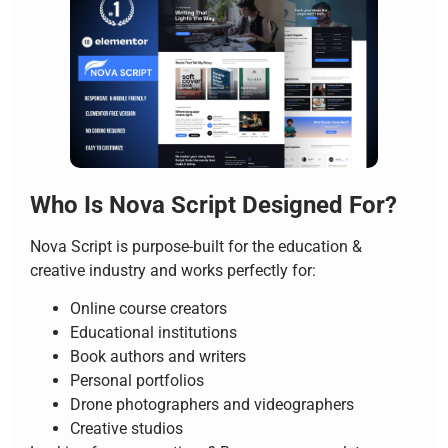
Who Is Nova Script Designed For?
Nova Script is purpose-built for the education &
creative industry and works perfectly for:
Online course creators
Educational institutions
Book authors and writers
Personal portfolios
Drone photographers and videographers
Creative studios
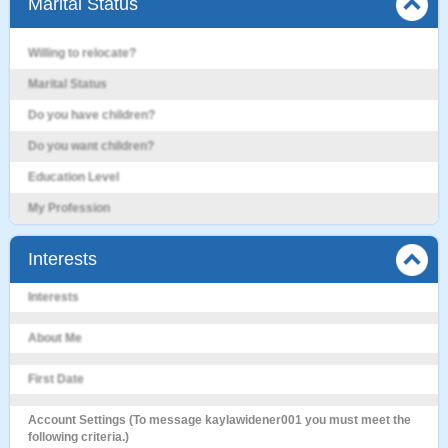
Marital Status
Willing to relocate?
Marital Status
Do you have children?
Do you want children?
Education Level
My Profession
Interests
Interests
About Me
First Date
Account Settings (To message kaylawidener001 you must meet the
following criteria.)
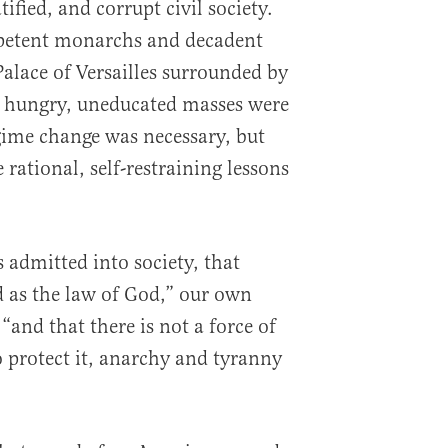
tified, and corrupt civil society.
petent monarchs and decadent
 Palace of Versailles surrounded by
e hungry, uneducated masses were
gime change was necessary, but
rational, self-restraining lessons
 admitted into society, that
d as the law of God,” our own
and that there is not a force of
o protect it, anarchy and tyranny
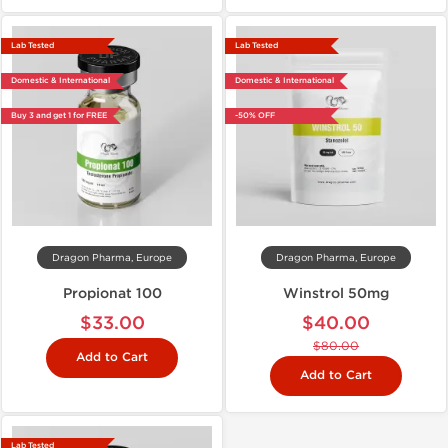
Lab Tested
Lab Tested
Domestic & International
Domestic & International
Buy 3 and get 1 for FREE
-50% OFF
Dragon Pharma, Europe
Dragon Pharma, Europe
Propionat 100
Winstrol 50mg
$33.00
$40.00
$80.00
Add to Cart
Add to Cart
Lab Tested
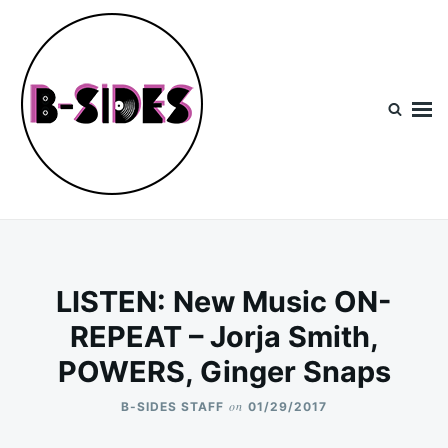
Skip
Search
to
for:
content
B-Sides
NEW MUSIC | NEW ARTISTS | LIVE EXPERIENCES
LISTEN: New Music ON-
REPEAT – Jorja Smith,
POWERS, Ginger Snaps
on
B-SIDES STAFF
01/29/2017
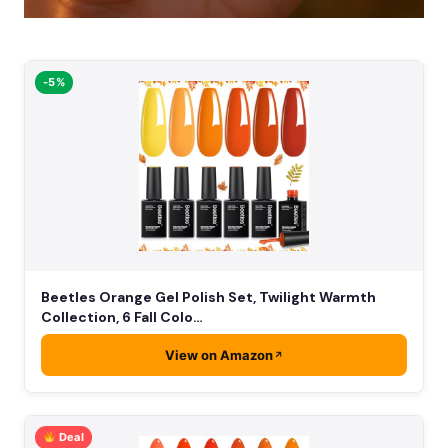
-5%
Beetles Orange Gel Polish Set, Twilight Warmth
Collection, 6 Fall Colo…
View on Amazon
Deal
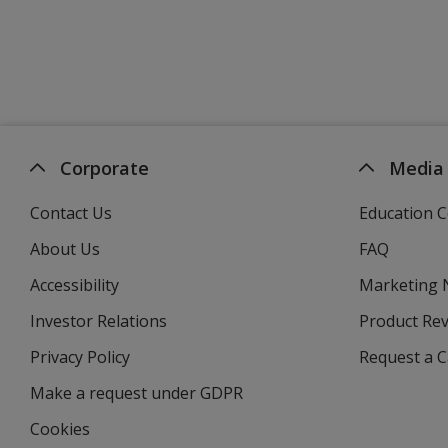
Corporate
Media
Contact Us
Education C
About Us
FAQ
Accessibility
Marketing
Investor Relations
opens
Product Re
in
Privacy Policy
for
Request a 
new
4imprint
window
Make a request under GDPR
Cookies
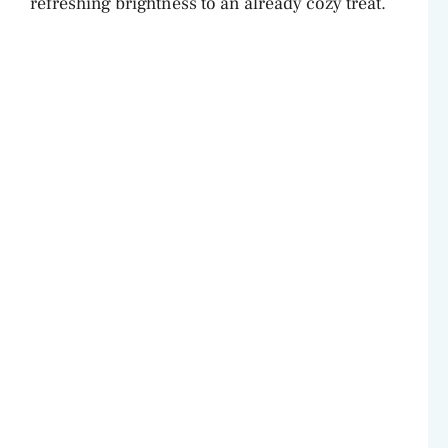
refreshing brightness to an already cozy treat.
---+---
» **Brief**
Copy the entries exactly. Leave out the images.

» **Solution to the problem**
Who Is Nova Script Designed For?
Nova Script is purpose-built for the education &
creative industry and works perfectly for:
Online course creators
Educational institutions
Book authors and writers
Personal portfolios
Drone photographers and videographers
Creative studios
Marital Status
Willing to relocate?
Marital Status
Do you have children?
Do you want children?
Education Level
My Profession
Interests
Interests
About Me
First Date
Account Settings (To message kaylawidener001 you must meet the
following criteria.)
tified, and corrupt civil society.
petent monarchs and decadent
 Palace of Versailles surrounded by
e hungry, uneducated masses were
gime change was necessary, but
rational, self-restraining lessons
 admitted into society, that
d as the law of God,” our own
and that there is not a force of
o protect it, anarchy and tyranny
Lab Tested
Lab Tested
Domestic & International
Domestic & International
Buy 3 and get 1 for FREE
-50% OFF
Dragon Pharma, Europe
Dragon Pharma, Europe
Propionat 100
Winstrol 50mg
$33.00
$40.00
$80.00
Add to Cart
Add to Cart
Lab Tested
Skip
Search
to
for:
content
B-Sides
NEW MUSIC | NEW ARTISTS | LIVE EXPERIENCES
LISTEN: New Music ON-
REPEAT – Jorja Smith,
POWERS, Ginger Snaps
on
B-SIDES STAFF
01/29/2017
-5%
Beetles Orange Gel Polish Set, Twilight Warmth
Collection, 6 Fall Colo…
View on Amazon
Deal
Corporate
Media
Contact Us
Education C
About Us
FAQ
Accessibility
Marketing
Investor Relations
opens
Product Re
in
Privacy Policy
for
Request a 
new
4imprint
window
Make a request under GDPR
Cookies
refreshing brightness to an already cozy treat.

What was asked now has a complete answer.